Exercise details: Put the lines of the material below into a Markdown table with two columns, Row for the row number and Line for the line itself, and leave out any blank lines.

Exercise input:
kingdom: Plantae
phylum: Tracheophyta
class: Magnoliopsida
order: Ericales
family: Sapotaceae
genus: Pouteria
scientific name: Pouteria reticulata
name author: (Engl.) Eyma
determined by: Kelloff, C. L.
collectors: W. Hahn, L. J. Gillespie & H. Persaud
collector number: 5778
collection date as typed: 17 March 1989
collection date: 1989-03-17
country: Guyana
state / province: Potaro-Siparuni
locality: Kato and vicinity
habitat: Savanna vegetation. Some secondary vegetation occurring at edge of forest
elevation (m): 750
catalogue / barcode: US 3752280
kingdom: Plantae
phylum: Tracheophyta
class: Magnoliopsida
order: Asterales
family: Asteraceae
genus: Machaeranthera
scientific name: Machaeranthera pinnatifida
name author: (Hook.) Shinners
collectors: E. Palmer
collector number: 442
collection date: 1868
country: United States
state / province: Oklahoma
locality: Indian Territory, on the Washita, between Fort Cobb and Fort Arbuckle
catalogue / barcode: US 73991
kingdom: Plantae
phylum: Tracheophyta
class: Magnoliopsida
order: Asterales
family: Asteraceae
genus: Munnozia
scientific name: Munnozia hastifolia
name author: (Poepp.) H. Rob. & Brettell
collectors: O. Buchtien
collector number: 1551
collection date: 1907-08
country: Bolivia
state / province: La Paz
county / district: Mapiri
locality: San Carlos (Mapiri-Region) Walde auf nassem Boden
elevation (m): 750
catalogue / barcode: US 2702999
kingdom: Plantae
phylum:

Right answer:
| Row | Line |
|---|---|
| 1 | kingdom: Plantae |
| 2 | phylum: Tracheophyta |
| 3 | class: Magnoliopsida |
| 4 | order: Ericales |
| 5 | family: Sapotaceae |
| 6 | genus: Pouteria |
| 7 | scientific name: Pouteria reticulata |
| 8 | name author: (Engl.) Eyma |
| 9 | determined by: Kelloff, C. L. |
| 10 | collectors: W. Hahn, L. J. Gillespie & H. Persaud |
| 11 | collector number: 5778 |
| 12 | collection date as typed: 17 March 1989 |
| 13 | collection date: 1989-03-17 |
| 14 | country: Guyana |
| 15 | state / province: Potaro-Siparuni |
| 16 | locality: Kato and vicinity |
| 17 | habitat: Savanna vegetation. Some secondary vegetation occurring at edge of forest |
| 18 | elevation (m): 750 |
| 19 | catalogue / barcode: US 3752280 |
| 20 | kingdom: Plantae |
| 21 | phylum: Tracheophyta |
| 22 | class: Magnoliopsida |
| 23 | order: Asterales |
| 24 | family: Asteraceae |
| 25 | genus: Machaeranthera |
| 26 | scientific name: Machaeranthera pinnatifida |
| 27 | name author: (Hook.) Shinners |
| 28 | collectors: E. Palmer |
| 29 | collector number: 442 |
| 30 | collection date: 1868 |
| 31 | country: United States |
| 32 | state / province: Oklahoma |
| 33 | locality: Indian Territory, on the Washita, between Fort Cobb and Fort Arbuckle |
| 34 | catalogue / barcode: US 73991 |
| 35 | kingdom: Plantae |
| 36 | phylum: Tracheophyta |
| 37 | class: Magnoliopsida |
| 38 | order: Asterales |
| 39 | family: Asteraceae |
| 40 | genus: Munnozia |
| 41 | scientific name: Munnozia hastifolia |
| 42 | name author: (Poepp.) H. Rob. & Brettell |
| 43 | collectors: O. Buchtien |
| 44 | collector number: 1551 |
| 45 | collection date: 1907-08 |
| 46 | country: Bolivia |
| 47 | state / province: La Paz |
| 48 | county / district: Mapiri |
| 49 | locality: San Carlos (Mapiri-Region) Walde auf nassem Boden |
| 50 | elevation (m): 750 |
| 51 | catalogue / barcode: US 2702999 |
| 52 | kingdom: Plantae |
| 53 | phylum: |